=== Exercise materials ===
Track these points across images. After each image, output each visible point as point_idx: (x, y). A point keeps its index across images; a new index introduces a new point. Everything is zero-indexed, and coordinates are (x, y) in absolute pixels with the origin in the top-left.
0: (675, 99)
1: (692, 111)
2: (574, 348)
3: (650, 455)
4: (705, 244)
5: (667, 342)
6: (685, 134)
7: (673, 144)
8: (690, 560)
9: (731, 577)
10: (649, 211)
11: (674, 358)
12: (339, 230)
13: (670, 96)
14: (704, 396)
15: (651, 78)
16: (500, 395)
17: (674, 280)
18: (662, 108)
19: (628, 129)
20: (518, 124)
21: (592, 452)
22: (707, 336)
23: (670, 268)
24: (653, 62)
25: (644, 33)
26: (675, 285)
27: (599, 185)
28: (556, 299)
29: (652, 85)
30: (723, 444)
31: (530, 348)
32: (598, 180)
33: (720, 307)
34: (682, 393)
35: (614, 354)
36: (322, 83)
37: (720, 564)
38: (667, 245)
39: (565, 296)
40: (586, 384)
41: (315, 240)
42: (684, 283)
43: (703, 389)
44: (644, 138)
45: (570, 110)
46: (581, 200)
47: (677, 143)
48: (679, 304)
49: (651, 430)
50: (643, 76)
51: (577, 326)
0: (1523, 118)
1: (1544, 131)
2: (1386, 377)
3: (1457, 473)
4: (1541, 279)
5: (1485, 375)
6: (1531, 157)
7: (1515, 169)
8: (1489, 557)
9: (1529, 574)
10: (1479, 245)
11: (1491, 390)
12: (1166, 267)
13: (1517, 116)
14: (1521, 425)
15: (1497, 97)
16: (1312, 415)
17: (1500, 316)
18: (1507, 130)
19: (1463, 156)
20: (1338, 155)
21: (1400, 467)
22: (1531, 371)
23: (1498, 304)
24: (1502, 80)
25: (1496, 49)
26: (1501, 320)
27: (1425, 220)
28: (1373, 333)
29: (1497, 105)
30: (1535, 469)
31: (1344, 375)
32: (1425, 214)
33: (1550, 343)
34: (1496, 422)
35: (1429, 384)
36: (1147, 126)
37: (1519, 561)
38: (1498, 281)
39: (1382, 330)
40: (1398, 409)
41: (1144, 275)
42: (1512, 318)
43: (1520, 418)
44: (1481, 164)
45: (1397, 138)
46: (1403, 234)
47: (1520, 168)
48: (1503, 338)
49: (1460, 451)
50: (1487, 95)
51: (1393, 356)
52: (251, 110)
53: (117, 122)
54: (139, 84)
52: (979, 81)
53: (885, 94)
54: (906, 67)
---
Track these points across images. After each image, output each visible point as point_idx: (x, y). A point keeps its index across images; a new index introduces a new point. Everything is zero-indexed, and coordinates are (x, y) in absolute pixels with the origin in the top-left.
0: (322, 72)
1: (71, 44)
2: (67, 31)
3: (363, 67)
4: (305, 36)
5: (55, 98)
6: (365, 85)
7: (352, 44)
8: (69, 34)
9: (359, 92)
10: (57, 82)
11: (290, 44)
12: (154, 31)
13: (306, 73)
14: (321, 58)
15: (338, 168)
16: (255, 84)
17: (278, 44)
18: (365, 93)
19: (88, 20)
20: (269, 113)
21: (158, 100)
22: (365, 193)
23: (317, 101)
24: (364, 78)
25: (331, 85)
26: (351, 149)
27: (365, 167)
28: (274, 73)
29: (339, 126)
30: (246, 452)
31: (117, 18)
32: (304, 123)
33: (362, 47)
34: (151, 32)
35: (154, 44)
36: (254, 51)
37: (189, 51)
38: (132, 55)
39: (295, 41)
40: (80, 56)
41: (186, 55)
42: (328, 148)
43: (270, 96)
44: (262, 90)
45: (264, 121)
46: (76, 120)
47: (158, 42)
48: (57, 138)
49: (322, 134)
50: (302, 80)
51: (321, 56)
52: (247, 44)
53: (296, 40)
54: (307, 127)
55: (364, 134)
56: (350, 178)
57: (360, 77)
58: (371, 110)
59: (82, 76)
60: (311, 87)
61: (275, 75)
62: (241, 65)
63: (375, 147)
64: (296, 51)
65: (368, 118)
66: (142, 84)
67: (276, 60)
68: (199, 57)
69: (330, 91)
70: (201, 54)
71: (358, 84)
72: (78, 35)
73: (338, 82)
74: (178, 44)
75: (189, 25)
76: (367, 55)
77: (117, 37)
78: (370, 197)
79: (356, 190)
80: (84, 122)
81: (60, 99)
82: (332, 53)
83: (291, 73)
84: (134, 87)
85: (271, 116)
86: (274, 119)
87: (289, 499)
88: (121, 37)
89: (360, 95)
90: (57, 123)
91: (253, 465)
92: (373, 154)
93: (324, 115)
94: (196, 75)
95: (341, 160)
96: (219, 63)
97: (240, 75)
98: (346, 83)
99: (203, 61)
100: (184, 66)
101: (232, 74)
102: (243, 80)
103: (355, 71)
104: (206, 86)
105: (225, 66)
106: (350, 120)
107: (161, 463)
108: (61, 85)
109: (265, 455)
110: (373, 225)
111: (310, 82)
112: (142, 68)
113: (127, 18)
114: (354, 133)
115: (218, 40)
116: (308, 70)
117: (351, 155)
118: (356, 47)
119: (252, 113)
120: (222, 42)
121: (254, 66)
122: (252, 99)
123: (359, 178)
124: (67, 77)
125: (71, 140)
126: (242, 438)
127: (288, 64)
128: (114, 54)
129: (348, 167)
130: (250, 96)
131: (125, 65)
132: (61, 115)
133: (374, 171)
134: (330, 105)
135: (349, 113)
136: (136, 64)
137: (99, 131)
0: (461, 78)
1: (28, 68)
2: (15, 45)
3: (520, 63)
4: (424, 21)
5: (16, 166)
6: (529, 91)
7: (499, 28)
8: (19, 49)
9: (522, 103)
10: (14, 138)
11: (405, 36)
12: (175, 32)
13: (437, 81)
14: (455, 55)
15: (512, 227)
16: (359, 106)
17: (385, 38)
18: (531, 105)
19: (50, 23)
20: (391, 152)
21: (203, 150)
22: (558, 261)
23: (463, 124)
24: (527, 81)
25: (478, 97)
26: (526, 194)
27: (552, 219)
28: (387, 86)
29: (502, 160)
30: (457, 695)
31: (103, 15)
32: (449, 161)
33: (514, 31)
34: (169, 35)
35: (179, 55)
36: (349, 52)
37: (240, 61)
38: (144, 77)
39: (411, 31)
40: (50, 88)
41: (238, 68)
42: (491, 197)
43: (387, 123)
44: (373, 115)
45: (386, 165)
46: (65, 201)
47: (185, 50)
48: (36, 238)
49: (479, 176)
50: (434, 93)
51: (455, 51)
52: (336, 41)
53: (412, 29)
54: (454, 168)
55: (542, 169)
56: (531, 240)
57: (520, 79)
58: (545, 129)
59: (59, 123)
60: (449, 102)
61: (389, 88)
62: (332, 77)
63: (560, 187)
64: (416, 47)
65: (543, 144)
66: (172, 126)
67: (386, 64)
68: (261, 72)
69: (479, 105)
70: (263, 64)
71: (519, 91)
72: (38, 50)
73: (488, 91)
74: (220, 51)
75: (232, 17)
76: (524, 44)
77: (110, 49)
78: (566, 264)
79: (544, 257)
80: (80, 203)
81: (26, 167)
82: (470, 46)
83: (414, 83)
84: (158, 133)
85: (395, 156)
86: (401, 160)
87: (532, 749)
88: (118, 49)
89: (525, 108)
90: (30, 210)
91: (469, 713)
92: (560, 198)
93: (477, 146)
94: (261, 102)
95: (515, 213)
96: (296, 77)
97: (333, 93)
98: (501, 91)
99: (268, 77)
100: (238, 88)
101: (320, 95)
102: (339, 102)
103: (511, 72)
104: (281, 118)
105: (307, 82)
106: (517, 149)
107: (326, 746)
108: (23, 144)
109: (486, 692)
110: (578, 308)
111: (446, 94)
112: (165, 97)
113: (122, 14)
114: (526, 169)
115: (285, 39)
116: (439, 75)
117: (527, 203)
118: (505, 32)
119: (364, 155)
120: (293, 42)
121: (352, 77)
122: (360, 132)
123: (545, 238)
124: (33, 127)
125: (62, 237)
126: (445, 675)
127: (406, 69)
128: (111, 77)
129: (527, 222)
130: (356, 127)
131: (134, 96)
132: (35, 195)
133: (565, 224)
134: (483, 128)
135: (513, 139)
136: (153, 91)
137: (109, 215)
* * *
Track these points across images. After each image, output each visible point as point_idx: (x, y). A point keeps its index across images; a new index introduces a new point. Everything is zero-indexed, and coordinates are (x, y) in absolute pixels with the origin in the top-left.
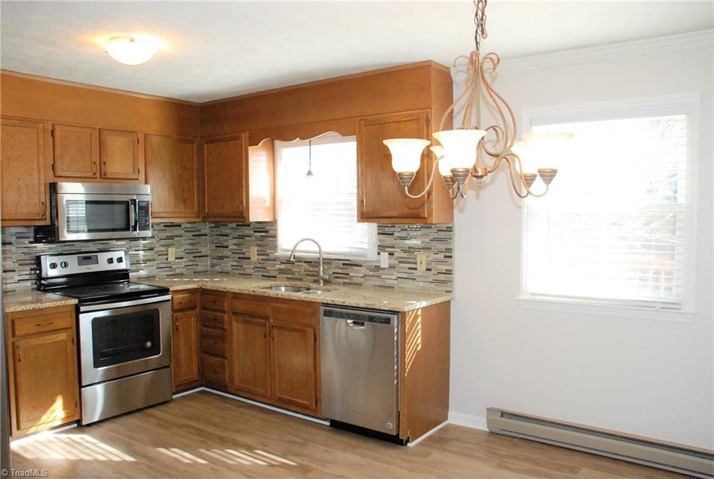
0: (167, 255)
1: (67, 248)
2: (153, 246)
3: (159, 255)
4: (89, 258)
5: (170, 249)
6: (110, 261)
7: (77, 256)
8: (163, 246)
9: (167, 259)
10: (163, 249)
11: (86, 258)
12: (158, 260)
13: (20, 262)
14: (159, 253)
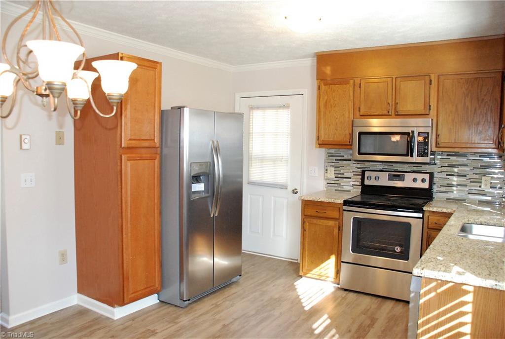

=== Directions for this task ===
Within the material above, copy exactly the lines from the line that holds "78: (370, 197)" up to and including the line that holds "132: (61, 115)".

=== Exercise result ===
78: (370, 197)
79: (356, 190)
80: (84, 122)
81: (60, 99)
82: (332, 53)
83: (291, 73)
84: (134, 87)
85: (271, 116)
86: (274, 119)
87: (289, 499)
88: (121, 37)
89: (360, 95)
90: (57, 123)
91: (253, 465)
92: (373, 154)
93: (324, 115)
94: (196, 75)
95: (341, 160)
96: (219, 63)
97: (240, 75)
98: (346, 83)
99: (203, 61)
100: (184, 66)
101: (232, 74)
102: (243, 80)
103: (355, 71)
104: (206, 86)
105: (225, 66)
106: (350, 120)
107: (161, 463)
108: (61, 85)
109: (265, 455)
110: (373, 225)
111: (310, 82)
112: (142, 68)
113: (127, 18)
114: (354, 133)
115: (218, 40)
116: (308, 70)
117: (351, 155)
118: (356, 47)
119: (252, 113)
120: (222, 42)
121: (254, 66)
122: (252, 99)
123: (359, 178)
124: (67, 77)
125: (71, 140)
126: (242, 438)
127: (288, 64)
128: (114, 54)
129: (348, 167)
130: (250, 96)
131: (125, 65)
132: (61, 115)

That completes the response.